What do you love about this book and when did you first read it?

Dorothy Ellen Palmer:

It’s nearly twenty years since I first read Jane Urquhart’s third novel, Away, published in 1993. Today’s research documents that it earned the Trillium Award, stood as a finalist for the Dublin Literary Award, and reigned on The Globe and Mail’s national bestseller list for 132 weeks, the longest of any Canadian book. But beyond critical and popular acclaim, Away has stayed with me in all the years since for more personal reasons. It offers the same lingering pleasure as when I close my eyes on the coldest day in February and recall the scent of last summer’s roses.

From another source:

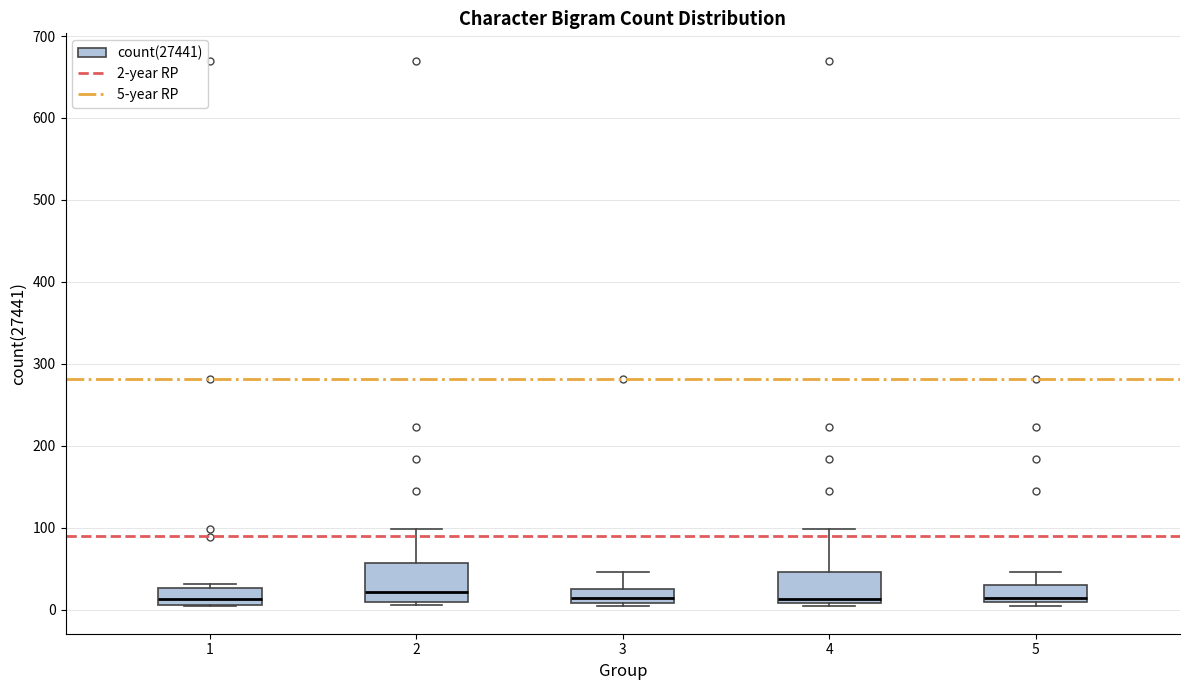

Comparing the boxes themselves (not the whiskers), which one is the tallest?

2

What I loved about this book the first time I read it in 1993 were two things. Firstly, it was an unabashedly Canadian saga, travelling grandly through vast spans of geography and three generations of women’s lives with a literary confidence that theirs was a tale worth telling. Secondly, it was a romance that debunked romance. I read it at a time when my own life was fraught with romantic change, and its over-arcing sense of loss, its tender rendering of the utter fragility of life, of how opportunities missed or taken shape the entirety of our lives is still current today, despite two intervening decades.

I had the pleasure in my years as a high school teacher to introduce many students to the story of Mary, Esther and Eileen, and like to think that many of that younger generation of readers will remember it for their own reasons, will tie it to the loves and the losses of their own lives, and be remembering it themselves some twenty years hence.

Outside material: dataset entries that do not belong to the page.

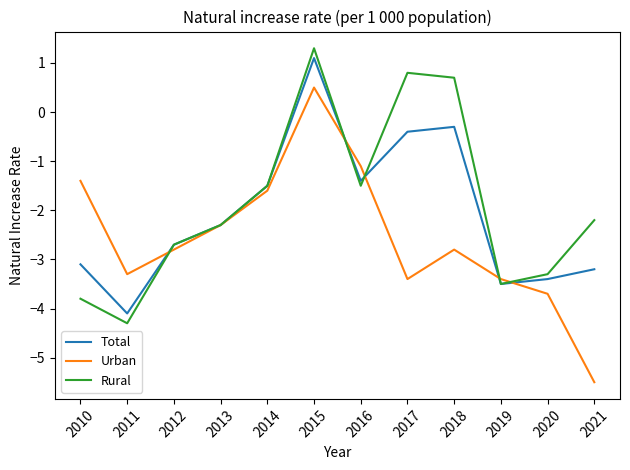

At which category does Urban reach its first local valley?

2011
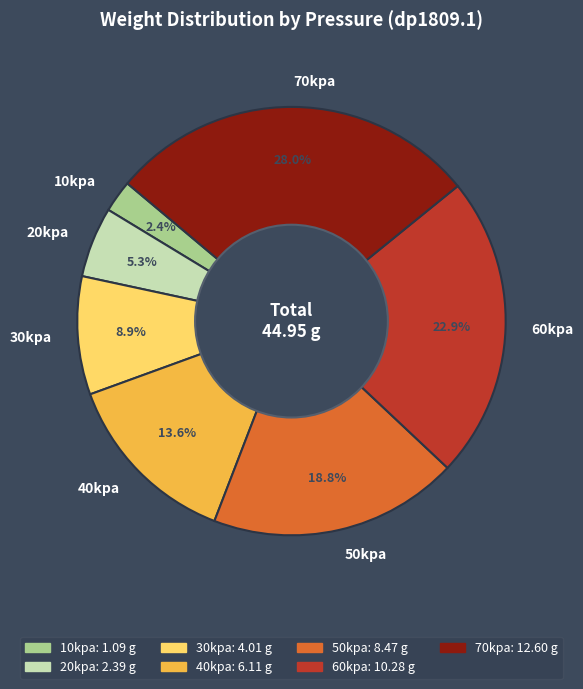

To the nearest percent, what is the difference between the 50kpa and 40kpa slice percentages?

5%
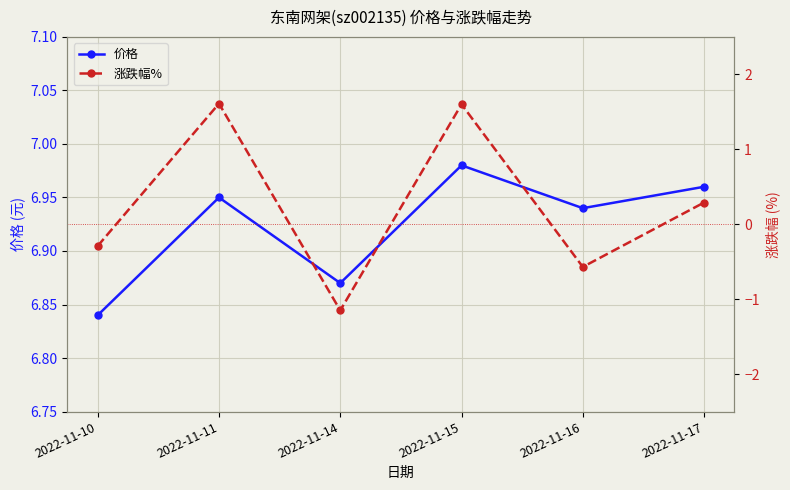

What is the difference between the maximum and minimum values in the 涨跌幅% series?

2.8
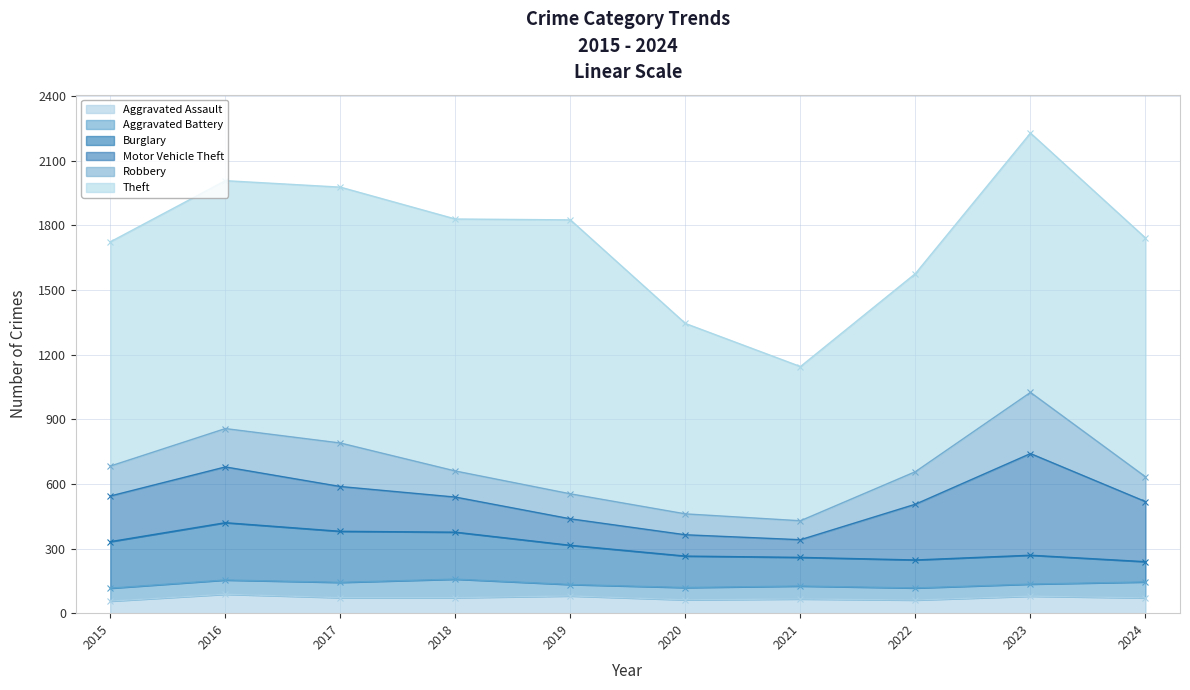

What is the difference between the highest and lowest values at 2017?

1117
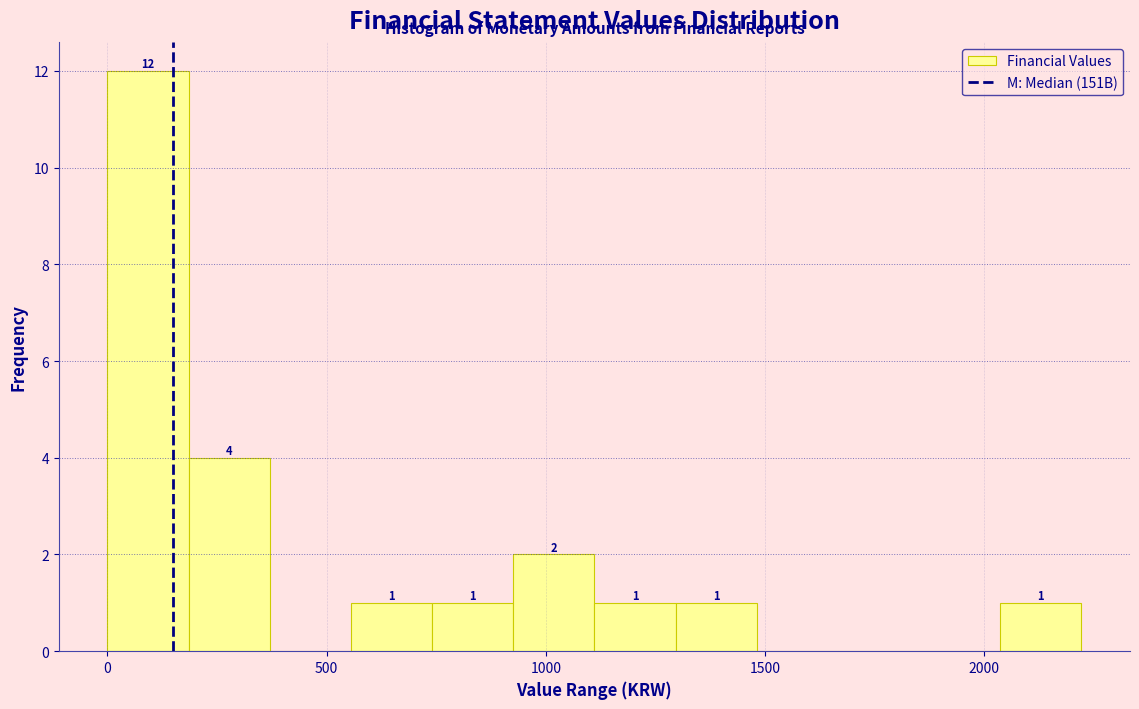

Read against the x-axis, roughly where is the centre of the tallest bar?

100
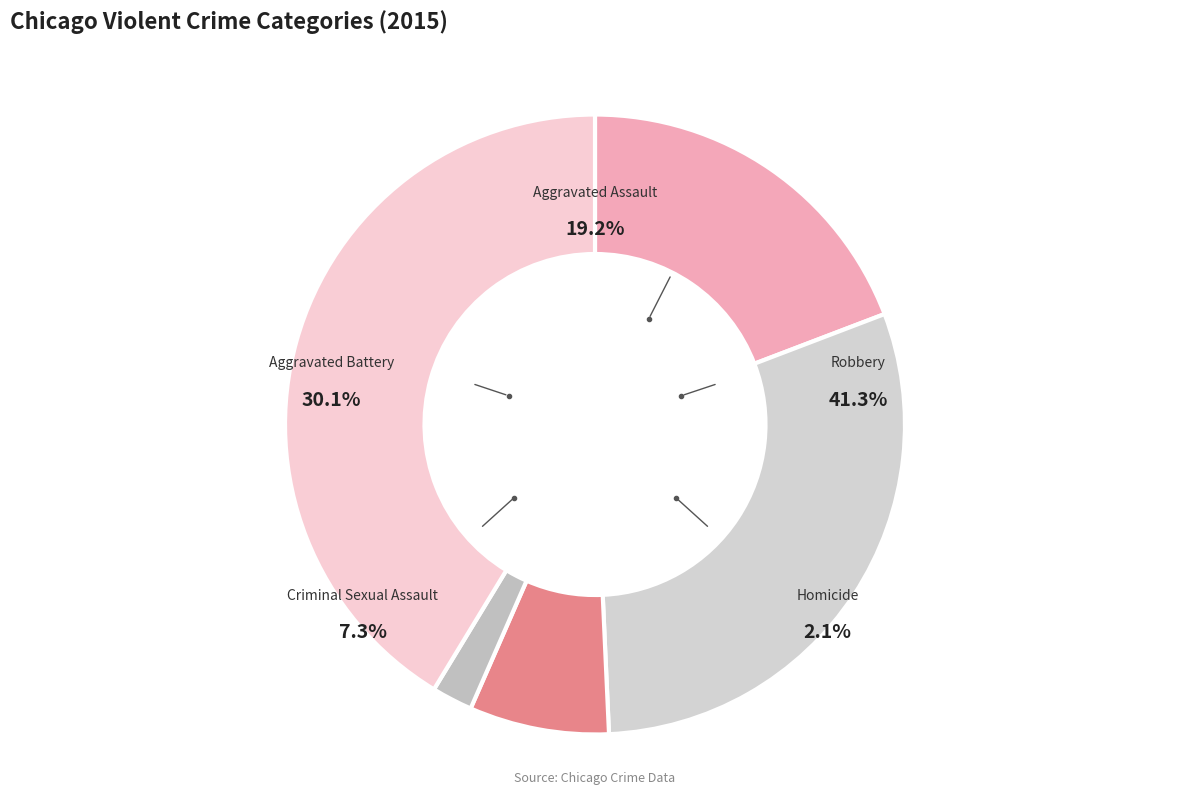

What is the ratio of the value at Homicide to the value at Aggravated Assault?

0.1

Dorothy Ellen Palmer was conceived in Hurricane Hazel, adopted at three, and taught high school for 23 years before retiring to the real work of writing. When Fenelon Falls (Coach House Press, 2010), set in cottage country in the summer of 1969, is her first novel. She is currently at work on Kerfuffle, the story of a Toronto Improv troupe making sense and nonsense of the G20 of summer 2010. Most recently, she had the pleasure to be the October Writer in Residence at Open Book and to feature in "Bastards and Bullies", an interview in January’s Herizons magazine by Niranjana Iyer, author of the amazing blog, Brown Paper.